Stagione decisamente nata storta quella 2015/2016 di José Mourinho al Chelsea che, dopo aver conquistato l’ennesimo titolo nel maggio di quest’anno, si ritrova dopo otto giornate al 16° posto con 2 partite vinte, 2 pareggiate e 4 perse con 12 reti fatte e 17 subite, a 10 punti dalla capolista Manchester City. Situazione a dir poco scioccante per chi, come lo Special One, è abituato a vincere che, per analogia fa un po’ pensare a quella della Juventus in Serie A. Stessi punti dei Blues (anche se con una partita in meno) e stesso divario dalla capolista. Nonostante l’esonero (o separazione consensuale) durante la stagione 2007-2008 sempre al Chelsea, Abramovich ha emesso un comunicato (pubblicato nel sito ufficiale del club) per confermare la fiducia all’allenatore.

Questo mi inorgoglisce. Dimostra la fiducia di Abramovich nei confronti del tecnico che ha vinto tre Premier con questo club. Lo ringrazio e continuo a lavorare” sono state le parole di Mourinho rilasciate in un’intervista alla Gazzetta dello Sport, nella quale Mou si è espresso, per il parallelismo accennato, proprio sulla situazione della Juventus, in relazione alla “sua” Inter che invece sta navigando bene in quest’inizio stagione con Mancini timoniere: “La Juve mi sembra sia partita un po’ come il Chelsea, a fatica, e come il Chelsea si riprenderà: è soltanto questione di tempo. Roma e Napoli sono quelle che possono approfittare di una stagione senza bianconeri superfavoriti“.

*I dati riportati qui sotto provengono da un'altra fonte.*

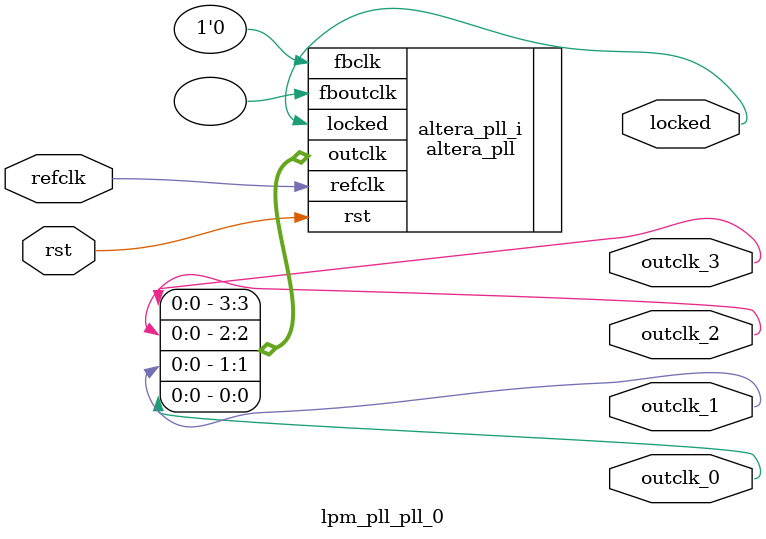
<source format=v>
`timescale 1ns/10ps
module  lpm_pll_pll_0(

	// interface 'refclk'
	input wire refclk,

	// interface 'reset'
	input wire rst,

	// interface 'outclk0'
	output wire outclk_0,

	// interface 'outclk1'
	output wire outclk_1,

	// interface 'outclk2'
	output wire outclk_2,

	// interface 'outclk3'
	output wire outclk_3,

	// interface 'locked'
	output wire locked
);

	altera_pll #(
		.fractional_vco_multiplier("false"),
		.reference_clock_frequency("50.0 MHz"),
		.operation_mode("direct"),
		.number_of_clocks(4),
		.output_clock_frequency0("40.000000 MHz"),
		.phase_shift0("0 ps"),
		.duty_cycle0(50),
		.output_clock_frequency1("40.000000 MHz"),
		.phase_shift1("6250 ps"),
		.duty_cycle1(50),
		.output_clock_frequency2("40.000000 MHz"),
		.phase_shift2("12500 ps"),
		.duty_cycle2(50),
		.output_clock_frequency3("40.000000 MHz"),
		.phase_shift3("18750 ps"),
		.duty_cycle3(50),
		.output_clock_frequency4("0 MHz"),
		.phase_shift4("0 ps"),
		.duty_cycle4(50),
		.output_clock_frequency5("0 MHz"),
		.phase_shift5("0 ps"),
		.duty_cycle5(50),
		.output_clock_frequency6("0 MHz"),
		.phase_shift6("0 ps"),
		.duty_cycle6(50),
		.output_clock_frequency7("0 MHz"),
		.phase_shift7("0 ps"),
		.duty_cycle7(50),
		.output_clock_frequency8("0 MHz"),
		.phase_shift8("0 ps"),
		.duty_cycle8(50),
		.output_clock_frequency9("0 MHz"),
		.phase_shift9("0 ps"),
		.duty_cycle9(50),
		.output_clock_frequency10("0 MHz"),
		.phase_shift10("0 ps"),
		.duty_cycle10(50),
		.output_clock_frequency11("0 MHz"),
		.phase_shift11("0 ps"),
		.duty_cycle11(50),
		.output_clock_frequency12("0 MHz"),
		.phase_shift12("0 ps"),
		.duty_cycle12(50),
		.output_clock_frequency13("0 MHz"),
		.phase_shift13("0 ps"),
		.duty_cycle13(50),
		.output_clock_frequency14("0 MHz"),
		.phase_shift14("0 ps"),
		.duty_cycle14(50),
		.output_clock_frequency15("0 MHz"),
		.phase_shift15("0 ps"),
		.duty_cycle15(50),
		.output_clock_frequency16("0 MHz"),
		.phase_shift16("0 ps"),
		.duty_cycle16(50),
		.output_clock_frequency17("0 MHz"),
		.phase_shift17("0 ps"),
		.duty_cycle17(50),
		.pll_type("General"),
		.pll_subtype("General")
	) altera_pll_i (
		.rst	(rst),
		.outclk	({outclk_3, outclk_2, outclk_1, outclk_0}),
		.locked	(locked),
		.fboutclk	( ),
		.fbclk	(1'b0),
		.refclk	(refclk)
	);
endmodule


</source>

Parole belle e importanti l’ex tecnico di Porto, Inter e Real Madrid le spende anche per il connazionale Paulo Sousa, che sta facendo cose egregie a Firenze: “Paulo è un grande, sono felice per lui. Ha lavorato tanto e duramente per arrivare fin qui. Ci sono allenatori che hanno cominciato subito in grandi club, senza fare esperienze fondamentali. Lui è stato umile, ha viaggiato e lavorato in Ungheria, Israele, nella B inglese, in Svizzera. E soltanto adesso che è pronto e preparato è arrivato in Italia. Studia. Si informa. Si vede la sua mano nella Fiorentina“.